Start of Data to process

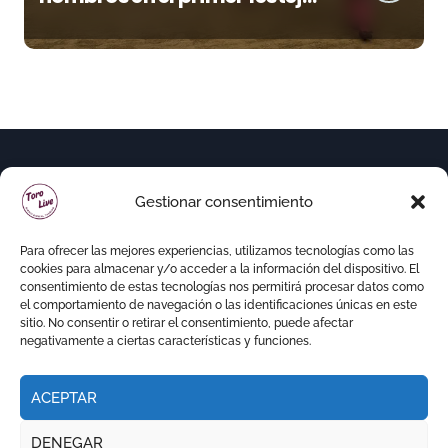
de “La Almendra de Plata” de
la Feria de Gor
Gestionar consentimiento
Para ofrecer las mejores experiencias, utilizamos tecnologías como las
cookies para almacenar y/o acceder a la información del dispositivo. El
consentimiento de estas tecnologías nos permitirá procesar datos como
el comportamiento de navegación o las identificaciones únicas en este
sitio. No consentir o retirar el consentimiento, puede afectar
negativamente a ciertas características y funciones.
ACEPTAR
Copyright © Todos los derechos reservados
|
DENEGAR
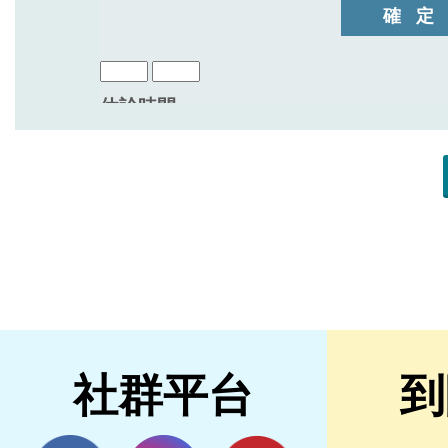
社群平台
到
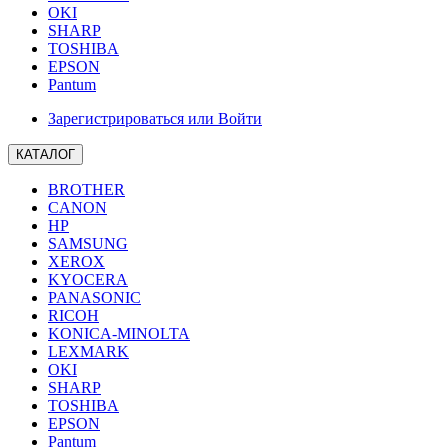
OKI
SHARP
TOSHIBA
EPSON
Pantum
Зарегистрироваться или Войти
КАТАЛОГ
BROTHER
CANON
HP
SAMSUNG
XEROX
KYOCERA
PANASONIC
RICOH
KONICA-MINOLTA
LEXMARK
OKI
SHARP
TOSHIBA
EPSON
Pantum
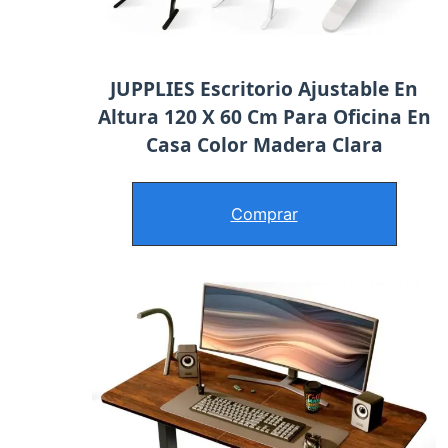
JUPPLIES Escritorio Ajustable En
Altura 120 X 60 Cm Para Oficina En
Casa Color Madera Clara
Comprar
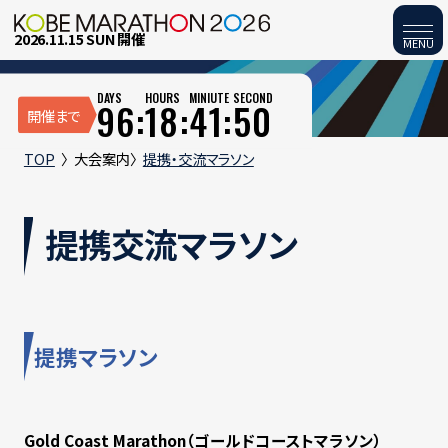
2026.11.15 SUN 開催
MENU
DAYS
HOURS
MINIUTE
SECOND
96:
18:
41:
50
開催まで
TOP
大会案内
提携・交流マラソン
提携交流マラソン
提携マラソン
Gold Coast Marathon（ゴールドコーストマラソン）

End of Data to process

## What you should do
Extract every line containing the string "consentimiento" from the data above.

## Task response
Gestionar consentimiento
consentimiento de estas tecnologías nos permitirá procesar datos como
sitio. No consentir o retirar el consentimiento, puede afectar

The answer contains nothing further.